Otra amiga, Hélène, «era una apasionada de Shakespeare y conocía su obra como nadie» (p.76). Hélène murió en el campo.

En seguida llega el recuerdo de Marie, de la que se burlaban porque tenía barba. Pese a su dulzura y su pasividad, no despertaba simpatía.

Irene esperaba el regreso de Elina al finalizar la jornada. En una ocasión «[l]a hallé medio muerta de hambre, medio muerta de miedo a morir de hambre». Odette compartía el escasísimo alimento con ella.

Después de diez meses en el campo, Elina resalta que un día llegaron los rusos para liberarlos. «Con ellos, la vida había entrado en el Campo.// Ya no estábamos solos» (p.102).

En el libro hay trazos de dolor y esbozos de alegría. El tono no permite la autocompasión: se trata de un testimonio en el que se da cuenta de los hechos, donde se retrata una realidad que vivieron cientos de miles de personas. Es una obra breve, pero valiosa, que se lee con una especie de vergüenza.

Acerca de Sin flores ni coronas, Albert Camus dijo: «Cuando hayan cesado hasta los ecos, pues habrán muerto todos los testigos, cuando el olvido se apodere, como suele, de la verdad, será necesario volver a documentos como éste».

> [Datos proporcionados]

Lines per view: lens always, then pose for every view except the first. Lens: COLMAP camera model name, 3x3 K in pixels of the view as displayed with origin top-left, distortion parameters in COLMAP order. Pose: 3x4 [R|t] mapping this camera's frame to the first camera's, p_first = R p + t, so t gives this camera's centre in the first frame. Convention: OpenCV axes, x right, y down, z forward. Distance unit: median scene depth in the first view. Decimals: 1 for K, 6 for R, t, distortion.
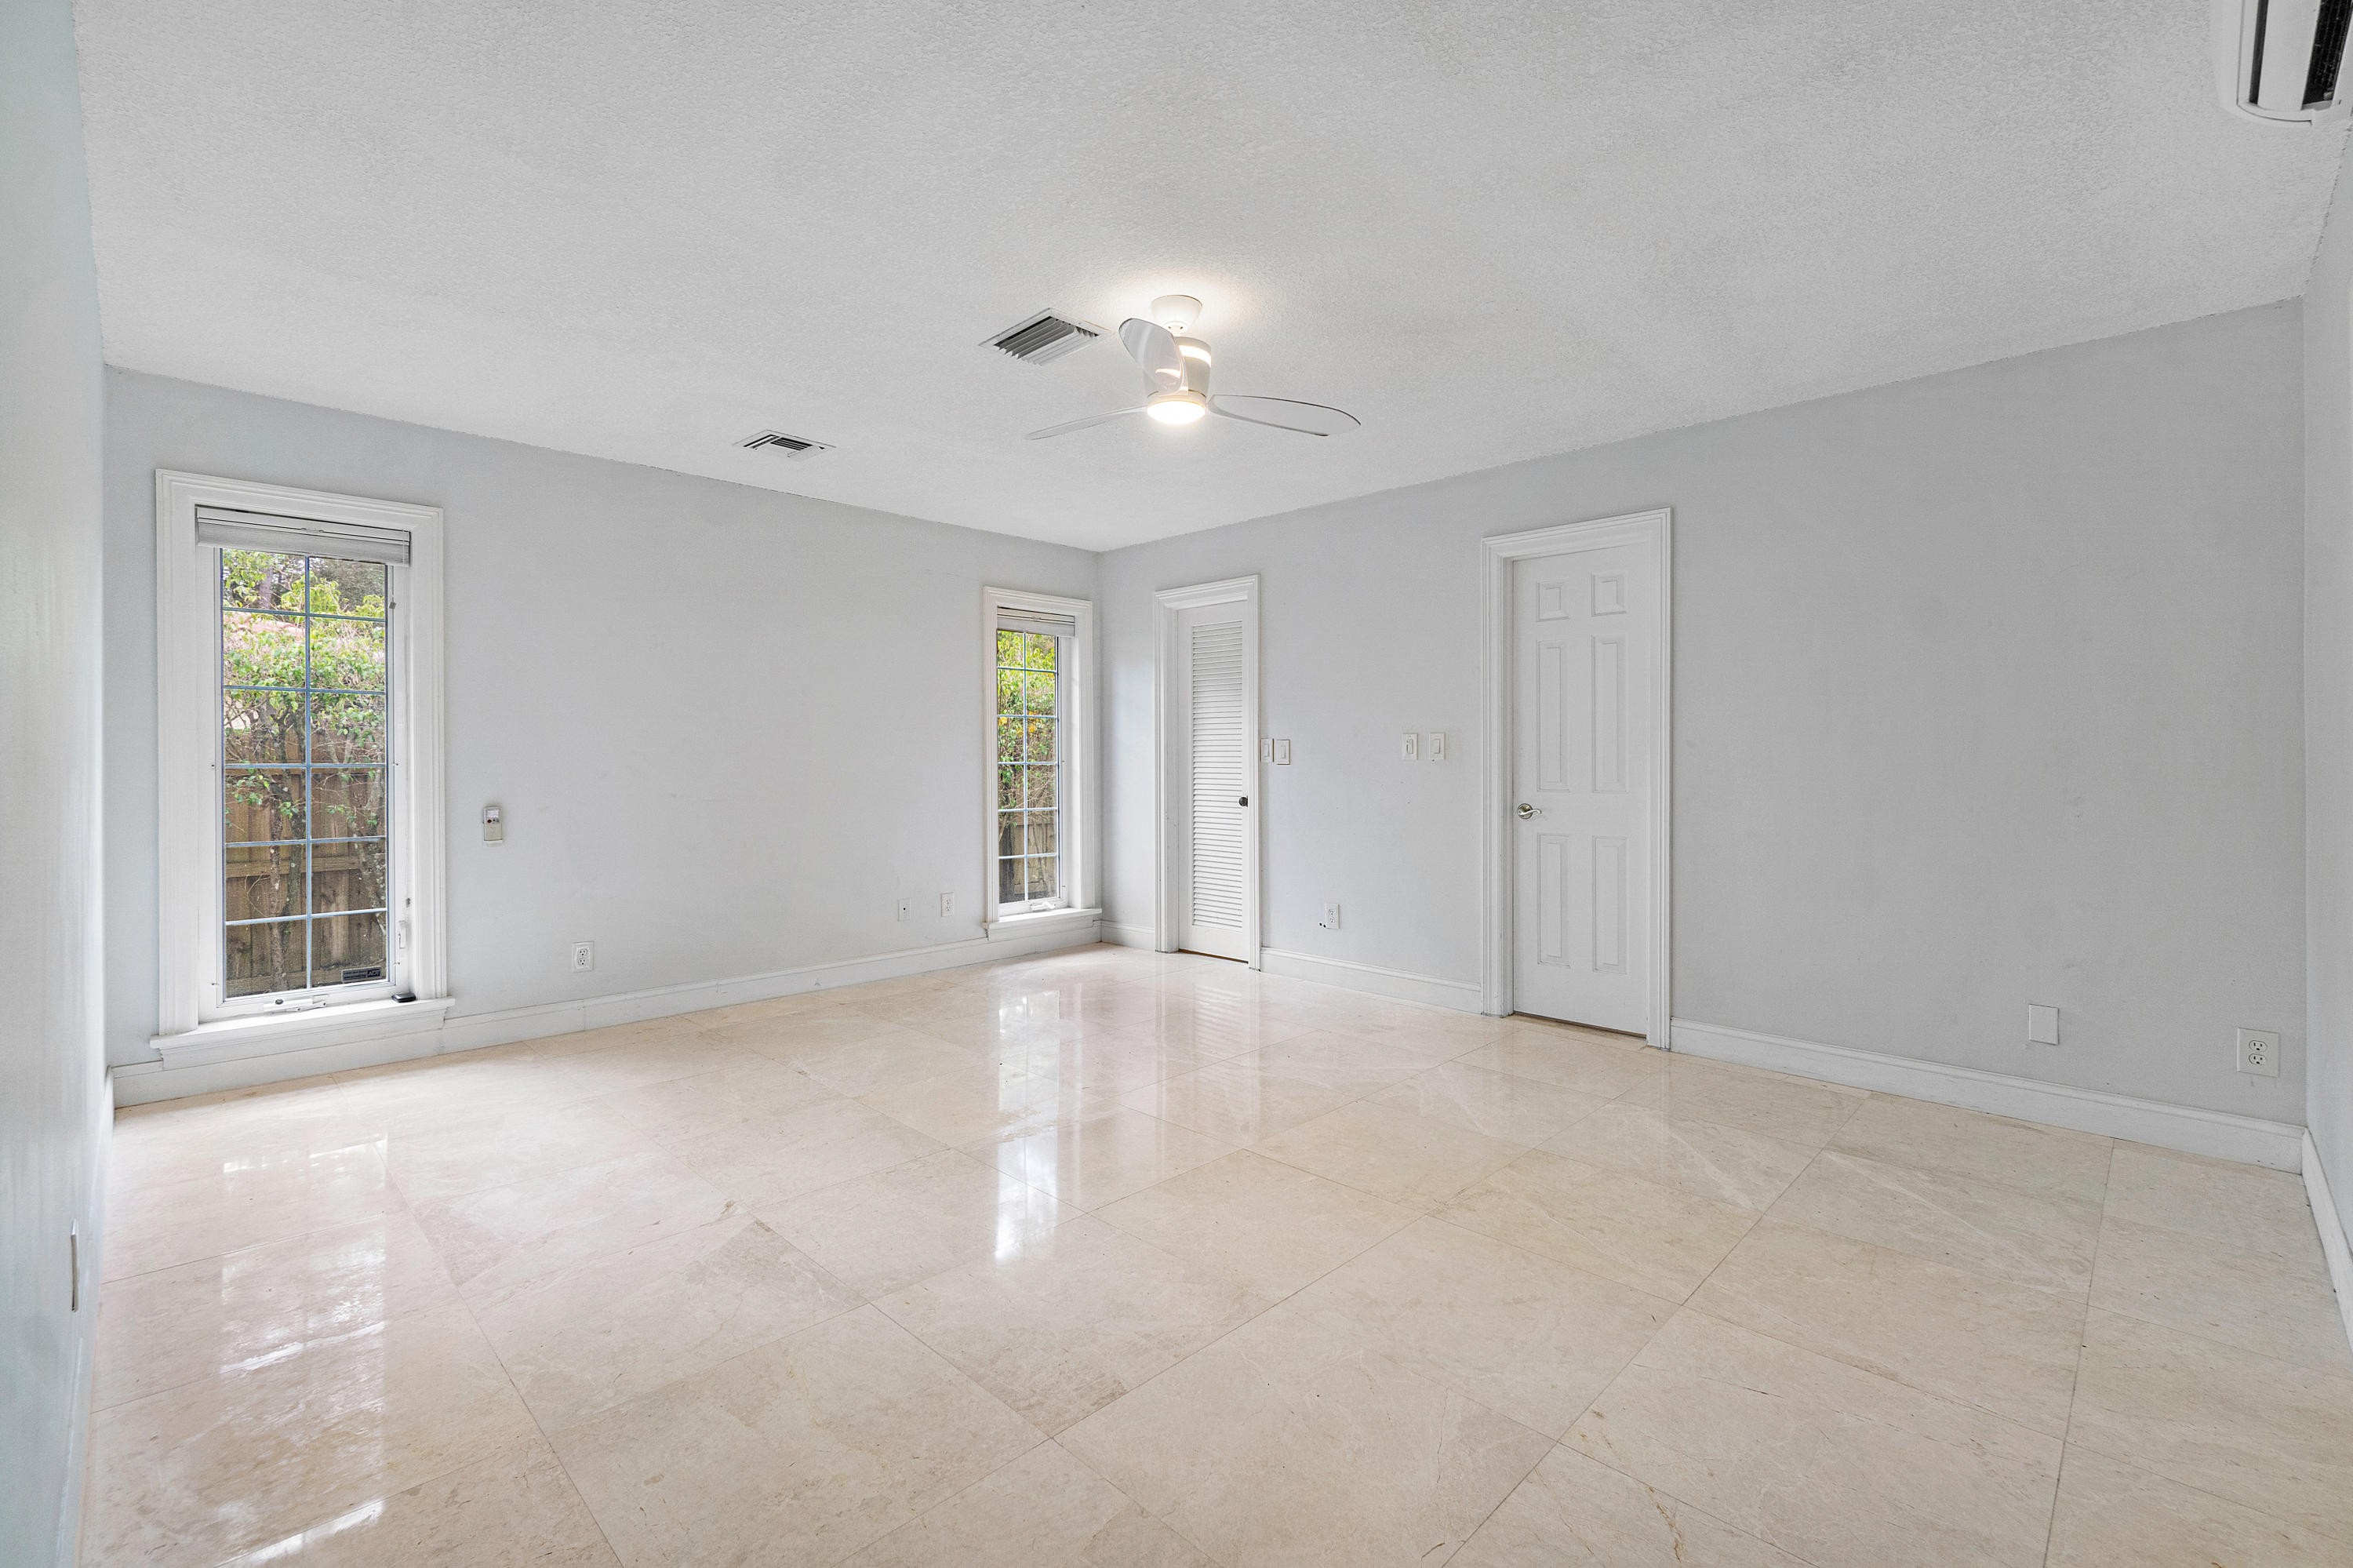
lens RADIAL K [[1022.5, 0, 1174.7], [0, 1022.5, 775.9], [0, 0, 1]] dist [-0.003592, 0.001413]
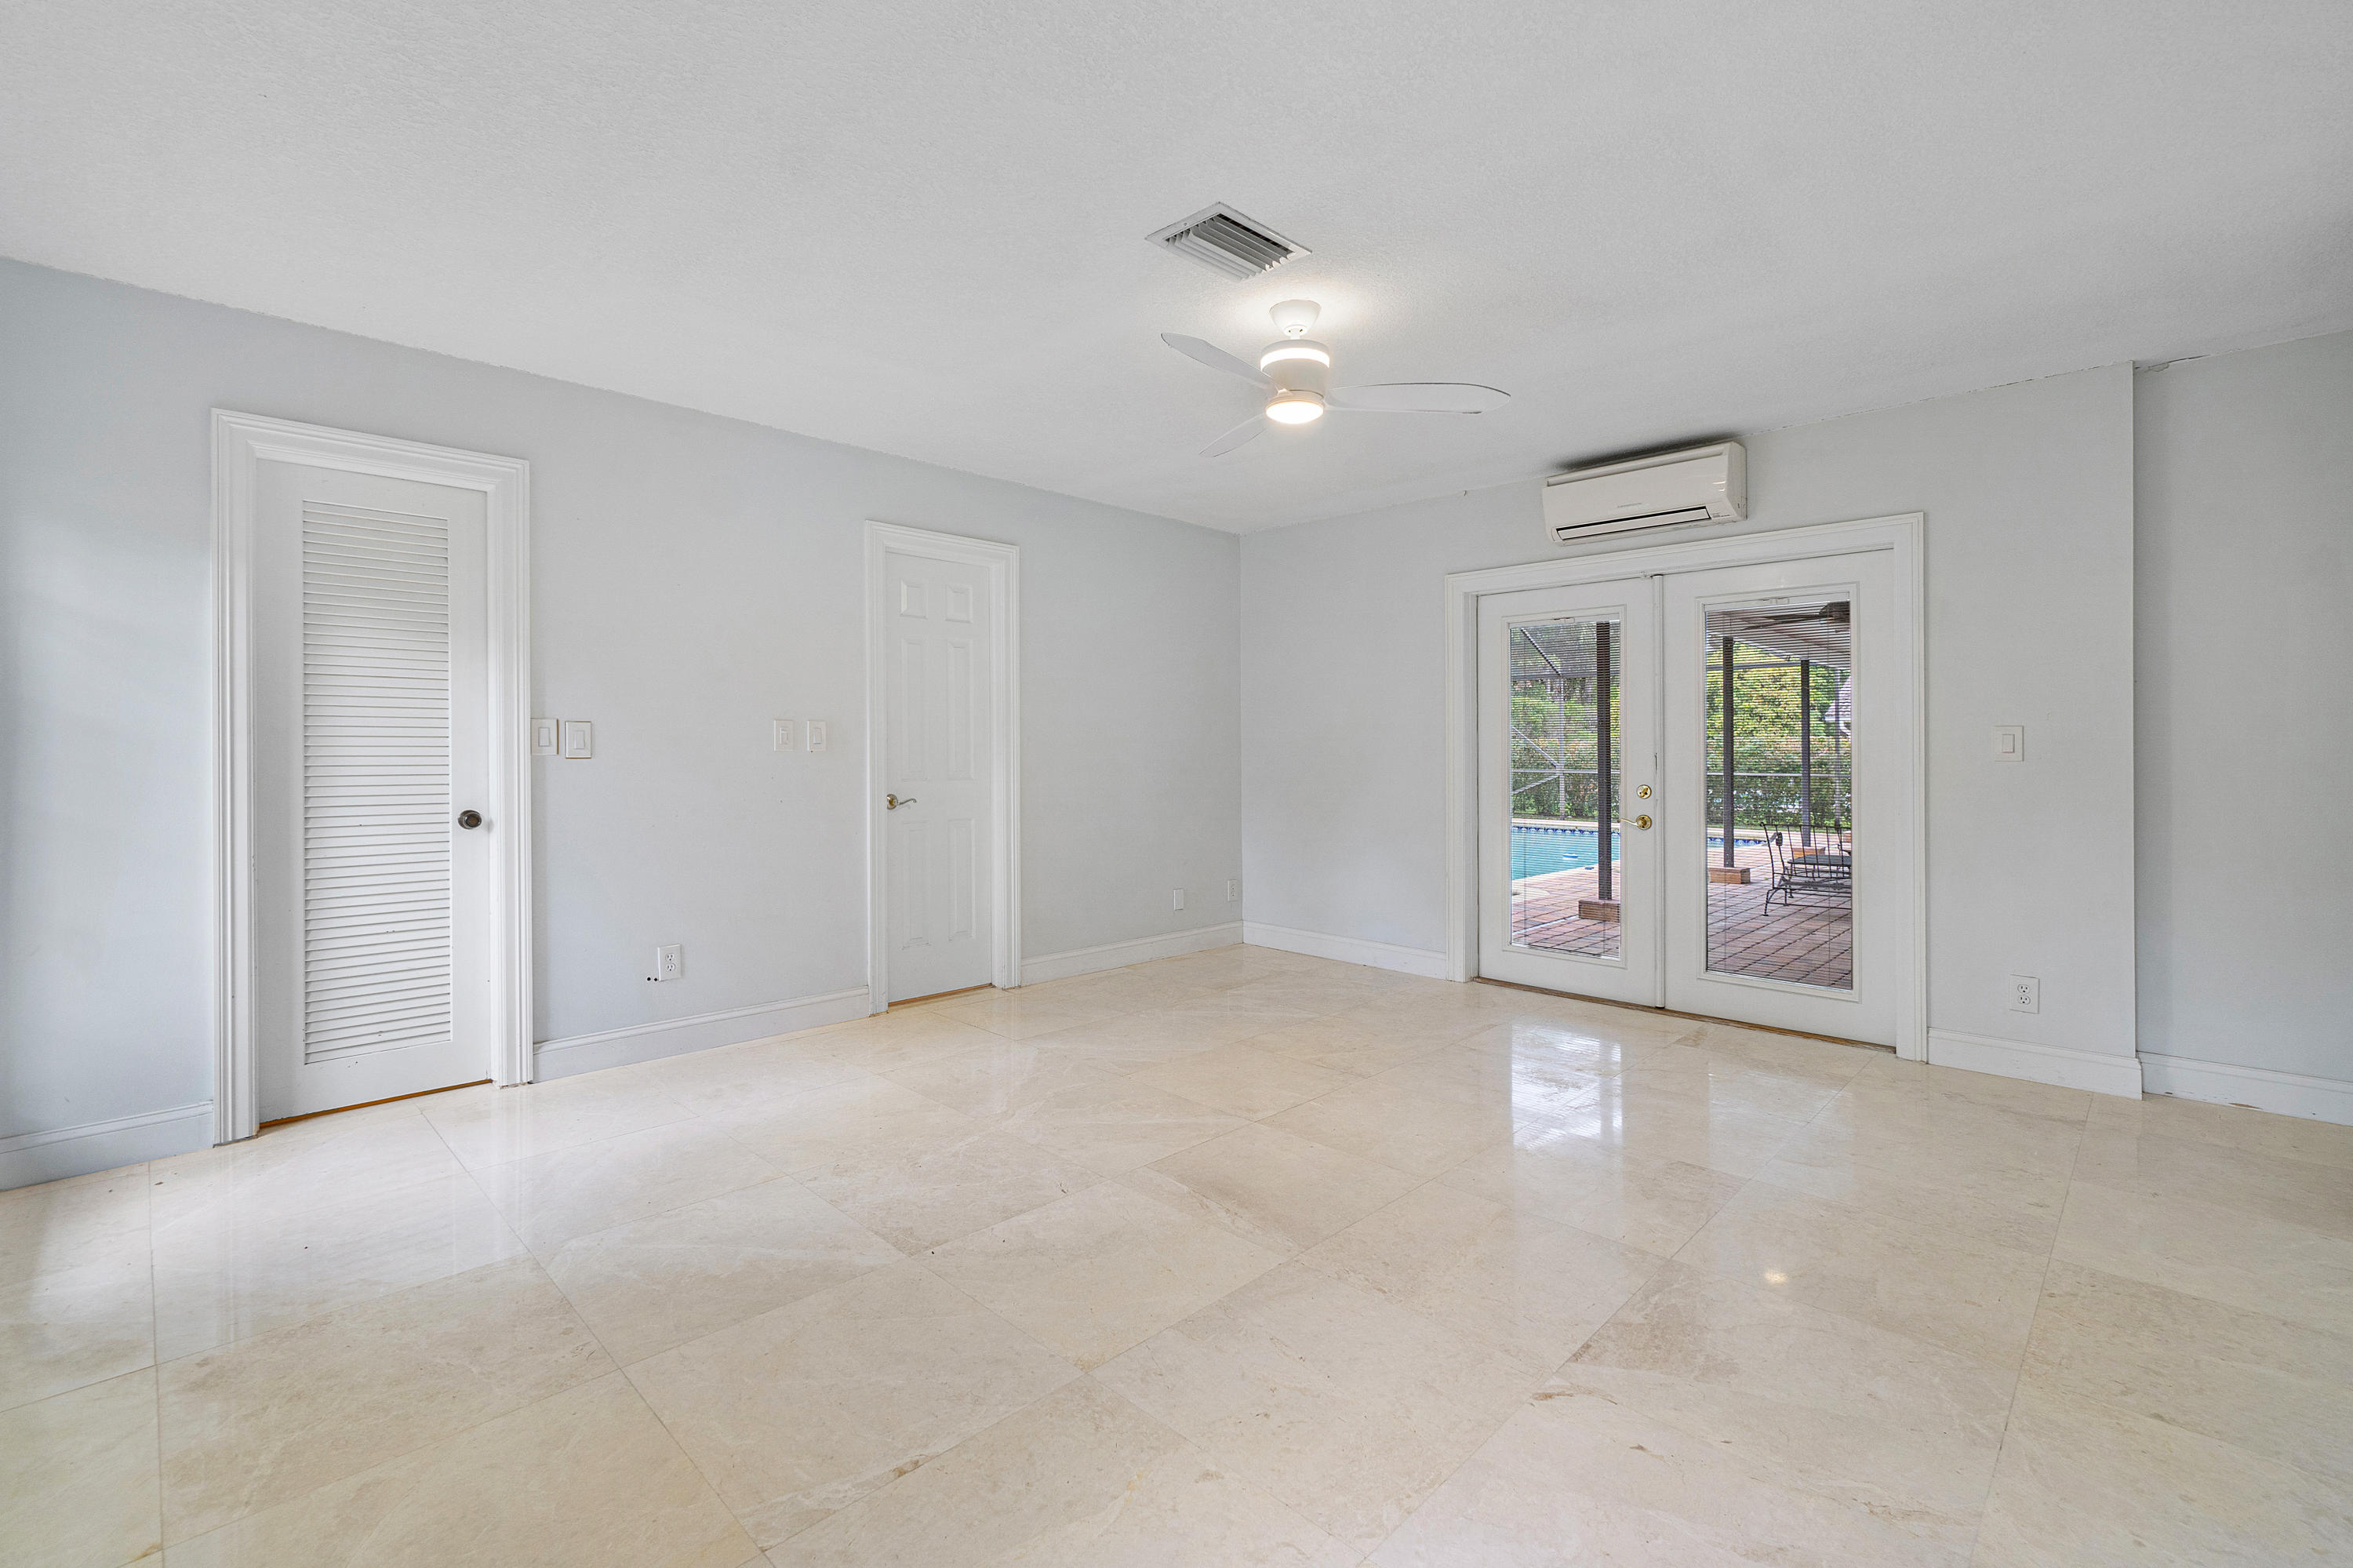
lens RADIAL K [[1022.5, 0, 1148.2], [0, 1022.5, 742.0], [0, 0, 1]] dist [-0.003592, 0.001413]
pose [[0.014665, 0.006876, 0.999869, -0.760194], [0.017801, 0.999816, -0.007136, -0.014522], [-0.999734, 0.017903, 0.014539, 0.838945]]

> [Ejercicio]
Según el extracto sobre Sin flores ni coronas, ¿cuánto tiempo llevaba Elina en el campo cuando llegaron los rusos para liberarlos? El material constituye un conjunto aparte, sin relación con el extracto.

> [Resultado de la tarea]
Diez meses.